Copy the listing's lines from the one containing "Originally a fork" through the one containing "### Issuses", swapping "Documentation" for "Docs" and leaving everything else as it is.
(Beginning of Given data)
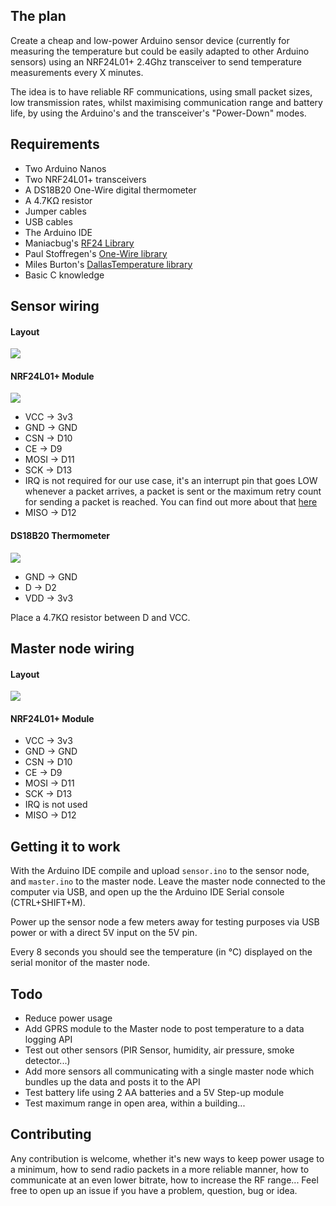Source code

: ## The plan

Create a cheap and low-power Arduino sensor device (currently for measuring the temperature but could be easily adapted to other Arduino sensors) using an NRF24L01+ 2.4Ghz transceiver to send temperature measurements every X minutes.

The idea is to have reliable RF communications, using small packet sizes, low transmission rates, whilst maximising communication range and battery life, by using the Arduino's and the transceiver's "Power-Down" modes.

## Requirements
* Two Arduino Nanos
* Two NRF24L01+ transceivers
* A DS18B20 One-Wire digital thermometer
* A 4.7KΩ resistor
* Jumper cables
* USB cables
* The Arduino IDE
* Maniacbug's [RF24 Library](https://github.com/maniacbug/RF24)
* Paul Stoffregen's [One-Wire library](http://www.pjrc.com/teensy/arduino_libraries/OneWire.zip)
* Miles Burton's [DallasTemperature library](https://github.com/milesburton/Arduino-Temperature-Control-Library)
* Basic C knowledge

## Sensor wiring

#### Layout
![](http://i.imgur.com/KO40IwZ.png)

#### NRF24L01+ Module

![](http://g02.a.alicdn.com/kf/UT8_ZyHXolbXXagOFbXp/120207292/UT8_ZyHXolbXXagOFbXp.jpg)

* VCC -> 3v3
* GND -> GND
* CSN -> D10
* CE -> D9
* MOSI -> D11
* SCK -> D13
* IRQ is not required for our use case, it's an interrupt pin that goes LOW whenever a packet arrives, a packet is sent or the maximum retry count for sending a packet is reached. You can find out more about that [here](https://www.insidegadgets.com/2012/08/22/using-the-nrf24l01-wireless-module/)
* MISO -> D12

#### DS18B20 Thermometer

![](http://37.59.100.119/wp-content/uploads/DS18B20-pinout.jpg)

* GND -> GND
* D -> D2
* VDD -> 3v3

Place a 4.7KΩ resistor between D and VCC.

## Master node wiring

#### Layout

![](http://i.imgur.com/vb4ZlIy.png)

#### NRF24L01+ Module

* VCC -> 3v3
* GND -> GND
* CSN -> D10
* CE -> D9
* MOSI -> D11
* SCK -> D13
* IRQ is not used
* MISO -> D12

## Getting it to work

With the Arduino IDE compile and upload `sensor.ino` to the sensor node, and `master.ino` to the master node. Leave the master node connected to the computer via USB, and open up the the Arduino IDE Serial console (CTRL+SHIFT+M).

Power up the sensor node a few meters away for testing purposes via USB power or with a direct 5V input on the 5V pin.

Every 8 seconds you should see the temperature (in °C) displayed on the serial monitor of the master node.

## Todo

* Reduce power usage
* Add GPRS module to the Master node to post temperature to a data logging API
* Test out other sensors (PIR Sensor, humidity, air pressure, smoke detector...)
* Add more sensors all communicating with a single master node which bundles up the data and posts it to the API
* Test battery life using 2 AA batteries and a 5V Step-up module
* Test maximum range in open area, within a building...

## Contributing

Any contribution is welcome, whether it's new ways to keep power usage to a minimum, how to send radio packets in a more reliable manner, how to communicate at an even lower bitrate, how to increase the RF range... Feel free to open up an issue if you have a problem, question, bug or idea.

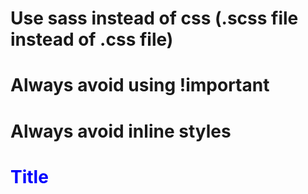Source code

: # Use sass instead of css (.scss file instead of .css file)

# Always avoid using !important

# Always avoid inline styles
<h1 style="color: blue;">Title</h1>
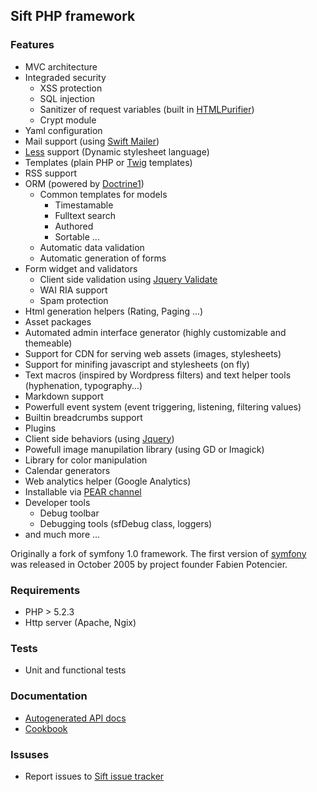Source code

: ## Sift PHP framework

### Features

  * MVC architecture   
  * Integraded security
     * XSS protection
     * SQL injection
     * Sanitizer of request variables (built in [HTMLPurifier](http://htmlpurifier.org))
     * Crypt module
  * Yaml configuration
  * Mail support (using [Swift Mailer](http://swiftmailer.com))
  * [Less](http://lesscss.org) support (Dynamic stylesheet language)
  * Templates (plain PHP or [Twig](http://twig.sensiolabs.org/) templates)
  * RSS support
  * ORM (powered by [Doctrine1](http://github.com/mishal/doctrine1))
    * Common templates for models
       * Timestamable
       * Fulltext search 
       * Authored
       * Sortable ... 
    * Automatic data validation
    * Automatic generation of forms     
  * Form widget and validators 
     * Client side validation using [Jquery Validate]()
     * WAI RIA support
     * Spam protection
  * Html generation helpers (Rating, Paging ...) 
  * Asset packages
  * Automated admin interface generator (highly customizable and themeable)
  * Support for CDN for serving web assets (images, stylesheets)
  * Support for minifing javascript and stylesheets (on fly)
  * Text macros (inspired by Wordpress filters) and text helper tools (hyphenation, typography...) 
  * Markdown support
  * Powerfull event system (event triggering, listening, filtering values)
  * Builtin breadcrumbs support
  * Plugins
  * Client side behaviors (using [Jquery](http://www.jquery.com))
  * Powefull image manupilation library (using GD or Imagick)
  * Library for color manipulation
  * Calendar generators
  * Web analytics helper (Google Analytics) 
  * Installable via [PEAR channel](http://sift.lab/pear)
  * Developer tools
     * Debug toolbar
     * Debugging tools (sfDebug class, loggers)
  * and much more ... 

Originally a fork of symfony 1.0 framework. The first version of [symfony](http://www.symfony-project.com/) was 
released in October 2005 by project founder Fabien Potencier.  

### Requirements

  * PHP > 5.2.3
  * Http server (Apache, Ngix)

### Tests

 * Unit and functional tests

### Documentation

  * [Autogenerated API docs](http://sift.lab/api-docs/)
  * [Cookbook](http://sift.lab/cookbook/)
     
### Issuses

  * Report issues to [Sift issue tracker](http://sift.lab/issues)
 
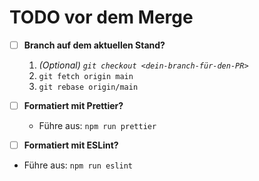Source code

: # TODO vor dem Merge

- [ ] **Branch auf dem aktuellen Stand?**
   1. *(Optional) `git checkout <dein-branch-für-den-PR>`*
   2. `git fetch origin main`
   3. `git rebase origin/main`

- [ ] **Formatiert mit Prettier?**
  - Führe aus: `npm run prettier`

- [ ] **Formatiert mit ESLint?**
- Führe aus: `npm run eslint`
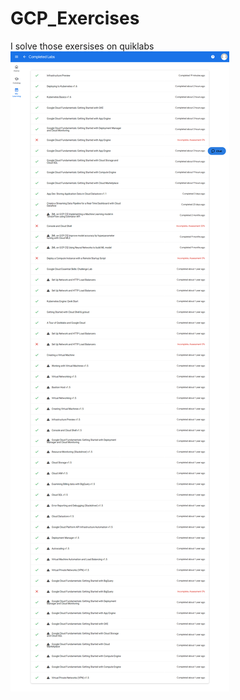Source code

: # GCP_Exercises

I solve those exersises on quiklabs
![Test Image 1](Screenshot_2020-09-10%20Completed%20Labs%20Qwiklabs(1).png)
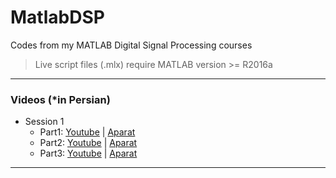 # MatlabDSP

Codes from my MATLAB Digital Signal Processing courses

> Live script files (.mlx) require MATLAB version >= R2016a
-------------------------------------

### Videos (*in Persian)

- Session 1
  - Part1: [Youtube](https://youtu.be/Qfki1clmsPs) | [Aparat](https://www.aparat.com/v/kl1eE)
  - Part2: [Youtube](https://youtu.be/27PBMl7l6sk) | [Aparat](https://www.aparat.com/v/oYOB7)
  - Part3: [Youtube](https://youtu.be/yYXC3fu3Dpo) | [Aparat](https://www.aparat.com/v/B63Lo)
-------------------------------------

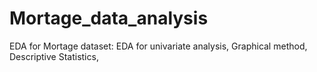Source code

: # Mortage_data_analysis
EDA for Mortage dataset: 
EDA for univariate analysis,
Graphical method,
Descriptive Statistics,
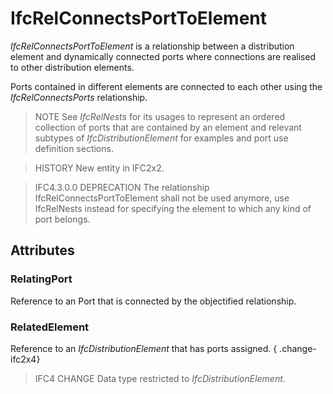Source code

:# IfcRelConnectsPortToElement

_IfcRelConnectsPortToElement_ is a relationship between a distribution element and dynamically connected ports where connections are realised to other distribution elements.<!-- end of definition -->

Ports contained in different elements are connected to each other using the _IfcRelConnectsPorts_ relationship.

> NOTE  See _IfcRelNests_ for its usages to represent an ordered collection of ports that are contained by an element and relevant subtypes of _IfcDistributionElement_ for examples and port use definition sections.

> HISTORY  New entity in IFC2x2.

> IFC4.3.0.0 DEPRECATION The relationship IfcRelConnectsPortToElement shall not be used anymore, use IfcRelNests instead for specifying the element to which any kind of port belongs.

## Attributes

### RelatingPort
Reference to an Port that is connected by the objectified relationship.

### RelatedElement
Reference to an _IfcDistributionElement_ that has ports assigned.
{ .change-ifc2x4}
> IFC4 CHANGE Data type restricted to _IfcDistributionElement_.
(End of Given data)
(Beginning of Given data)
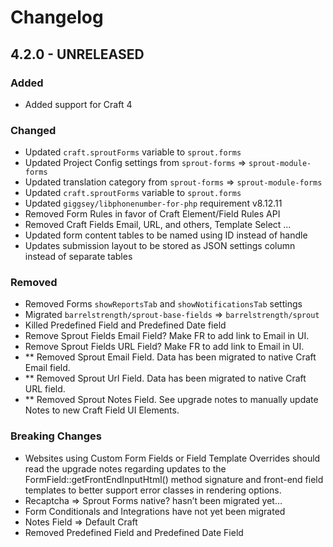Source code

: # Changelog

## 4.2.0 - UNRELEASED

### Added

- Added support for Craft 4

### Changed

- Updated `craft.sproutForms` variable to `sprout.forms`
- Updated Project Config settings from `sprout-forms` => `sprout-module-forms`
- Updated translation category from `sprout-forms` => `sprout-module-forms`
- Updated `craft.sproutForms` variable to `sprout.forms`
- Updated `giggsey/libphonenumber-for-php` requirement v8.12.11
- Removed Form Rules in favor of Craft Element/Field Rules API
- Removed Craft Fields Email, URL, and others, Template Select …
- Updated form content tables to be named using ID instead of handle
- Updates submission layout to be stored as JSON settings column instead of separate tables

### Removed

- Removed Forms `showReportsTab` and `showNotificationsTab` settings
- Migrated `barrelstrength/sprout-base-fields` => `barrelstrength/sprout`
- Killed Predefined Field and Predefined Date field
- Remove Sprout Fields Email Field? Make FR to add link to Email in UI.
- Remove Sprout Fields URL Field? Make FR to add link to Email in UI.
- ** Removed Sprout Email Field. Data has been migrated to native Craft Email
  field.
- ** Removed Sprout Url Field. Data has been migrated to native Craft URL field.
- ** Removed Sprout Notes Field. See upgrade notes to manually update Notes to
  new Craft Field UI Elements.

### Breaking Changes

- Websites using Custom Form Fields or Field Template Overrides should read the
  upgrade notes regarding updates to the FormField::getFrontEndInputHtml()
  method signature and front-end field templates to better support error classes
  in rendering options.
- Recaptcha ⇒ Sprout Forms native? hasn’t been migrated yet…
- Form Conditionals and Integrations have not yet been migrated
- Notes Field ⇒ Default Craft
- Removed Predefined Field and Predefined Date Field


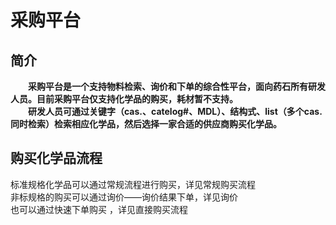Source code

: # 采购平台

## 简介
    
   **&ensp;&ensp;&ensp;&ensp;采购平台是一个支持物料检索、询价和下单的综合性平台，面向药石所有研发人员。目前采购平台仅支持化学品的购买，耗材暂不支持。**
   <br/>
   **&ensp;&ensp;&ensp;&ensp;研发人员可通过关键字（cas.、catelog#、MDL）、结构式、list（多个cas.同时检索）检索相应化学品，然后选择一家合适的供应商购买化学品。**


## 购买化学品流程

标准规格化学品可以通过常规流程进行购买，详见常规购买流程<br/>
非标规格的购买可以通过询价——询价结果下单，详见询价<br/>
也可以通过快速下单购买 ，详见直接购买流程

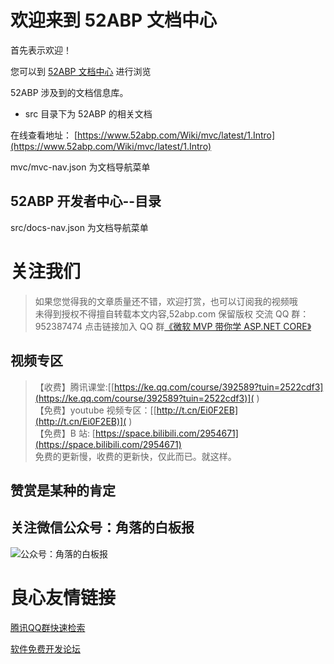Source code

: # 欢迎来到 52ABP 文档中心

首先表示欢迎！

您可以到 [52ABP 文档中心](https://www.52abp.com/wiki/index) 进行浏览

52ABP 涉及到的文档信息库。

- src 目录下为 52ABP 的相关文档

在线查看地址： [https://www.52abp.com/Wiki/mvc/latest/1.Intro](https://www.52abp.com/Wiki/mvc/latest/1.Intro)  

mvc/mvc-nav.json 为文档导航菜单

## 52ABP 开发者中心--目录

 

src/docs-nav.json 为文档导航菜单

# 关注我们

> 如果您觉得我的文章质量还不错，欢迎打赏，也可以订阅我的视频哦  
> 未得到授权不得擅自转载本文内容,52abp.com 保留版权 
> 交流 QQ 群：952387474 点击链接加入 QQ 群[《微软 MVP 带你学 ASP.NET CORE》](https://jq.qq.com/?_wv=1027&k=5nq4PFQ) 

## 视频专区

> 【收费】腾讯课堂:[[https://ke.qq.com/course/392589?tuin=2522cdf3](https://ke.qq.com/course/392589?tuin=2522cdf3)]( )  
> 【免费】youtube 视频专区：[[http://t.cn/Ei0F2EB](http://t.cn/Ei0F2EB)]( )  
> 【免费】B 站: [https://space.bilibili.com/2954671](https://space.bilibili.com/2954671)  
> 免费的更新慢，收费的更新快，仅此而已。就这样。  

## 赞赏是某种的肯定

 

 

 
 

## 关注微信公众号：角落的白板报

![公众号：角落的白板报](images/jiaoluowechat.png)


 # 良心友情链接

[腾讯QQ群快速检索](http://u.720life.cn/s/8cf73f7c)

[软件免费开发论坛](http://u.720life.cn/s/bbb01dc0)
(End of Given data)
- [Solved problem]
Originally a fork of symfony 1.0 framework. The first version of [symfony](http://www.symfony-project.com/) was 
released in October 2005 by project founder Fabien Potencier.  

### Requirements

  * PHP > 5.2.3
  * Http server (Apache, Ngix)

### Tests

 * Unit and functional tests

### Docs

  * [Autogenerated API docs](http://sift.lab/api-docs/)
  * [Cookbook](http://sift.lab/cookbook/)
     
### Issuses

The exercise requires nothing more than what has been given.